CHRONOLOGY OF FRENCH DIPLOMATIC ANNOUNCEMENTS CONCERNING THE OCEAN

  • In February 2022, as Nature magazine points out, “France hosted representatives of more than 100 countries at a historic ocean summit in Brest”. This ‘One Ocean Summit’, which we denounced at the time, was also the occasion for Emmanuel Macron to launch, alongside Costa Rica and the UK, a ‘Coalition of High Ambition for Nature and People’. An international alliance with a grandiloquent name, it set itself the goal of bringing the objective of protecting 30% of land and sea by 2030 to the COP15 on biodiversity.
  • A few months later, at the United Nations Ocean Conference in Lisbon in June 2022, there was a new twist: following a major public mobilization, Emmanuel Macron called for a moratorium on deep-sea mining – a much-needed and welcome moratorium – and offered to host the next United Nations Ocean Conference in France.
  • Finally, in December 2022, France arrived at COP15 in Montreal with a ‘High Ambition Coalition’ comprising over 100 Member States. At the end of the negotiations, it was able to publicly congratulate itself on the adoption of an international agreement setting a target of 30% protection by 2030… without any concrete constraints being attached to this notion of ‘protection’.
  • On 10 February 2023, Emmanuel Macron confirmed that the third United Nations Ocean Conference would be held in Nice in 2025. On social media, the French President announced: “An agreement to protect the ocean as humanity’s common good, that is our ambition”.
  • On World Ocean Day, 8 June 2023, Emmanuel Macron drove the point home. The objective? “To make 2025 the year of the ocean“, he declared, adding: “The oceans are extremely important for the whole world, but particularly for our country, France, because we are a great ocean nation. We are the world’s second largest maritime power, thanks in particular to our overseas territories. It’s a huge issue because it’s a treasure trove of biodiversity, it captures carbon and therefore prevents us from suffocating.

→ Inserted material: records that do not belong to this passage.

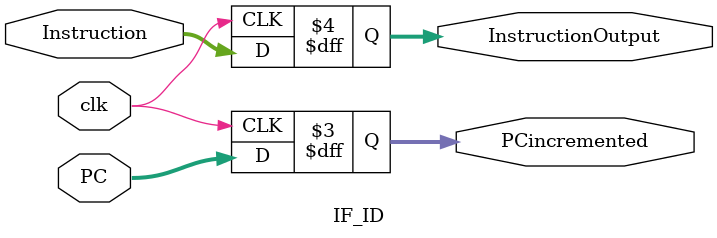
<source format=v>
module IF_ID(PCincremented,InstructionOutput,Instruction,PC,clk);
input [31:0] PC;
input [31:0] Instruction;
input clk;
output reg [31:0] PCincremented;
output reg [31:0] InstructionOutput;
initial
begin
    PCincremented= 32'b0;
	InstructionOutput= 32'b0;
	
end
always@(posedge clk)
    begin
    InstructionOutput = Instruction ;
    PCincremented = PC ;
    end
endmodule
</source>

A POLICY OF UNCOMPROMISING DESTRUCTION

Hosting conferences and making promises has no impact on ocean protection. What counts are public policies, and in this area, France is knowingly contributing to its destruction. In February 2023, when the European Commission called on EU Member States to implement thirty-year-old European legislation to protect our supposedly ‘protected’ marine areas, France showed its true colors. Throughout March 2023, following in the footsteps of Emmanuel Macron and Elisabeth Borne, the French Secretary of State for the Sea, Hervé Berville, told one lie after another, in the Senate, the National Assembly and the Council of the European Union, asserting without hesitation that France was “totally, clearly and firmly opposed to the banning of bottom fishing gear in Marine Protected Areas”. This large-scale, misleading communication campaign ended with ports being blocked, the offices of the French Office for Biodiversity in Brest being set on fire, a diplomatic defeat in Brussels, and all ambitions to protect marine ecosystems being called into question.

At the same time, Indian Ocean coastal States won a first victory for the protection of marine ecosystems and coastal economies, by adopting a resolution to ban an extremely destructive fishing method called ‘Fish Aggregating Devices’ (FADs), worshipped by French and Spanish tuna fishermen for its ultra-efficiency. Under pressure from industrial lobbies and their political relays at a European and French level, 11 countries – all closely linked to the economic interests of these lobbies – obtained the cancellation of this crucial resolution. The fight against overfishing and neo-colonialism will have to wait a few more years.

France has played a leading role in this destructive madness: it even made the key person in its administration available to the European tuna lobby in order to short-circuit any environmental ambitions; a provision for which the Parquet national financier (the French judicial institution charged with investigating economic crime) opened an investigation in December 2022 for conflicts of interest, following revelations by BLOOM and Anticor.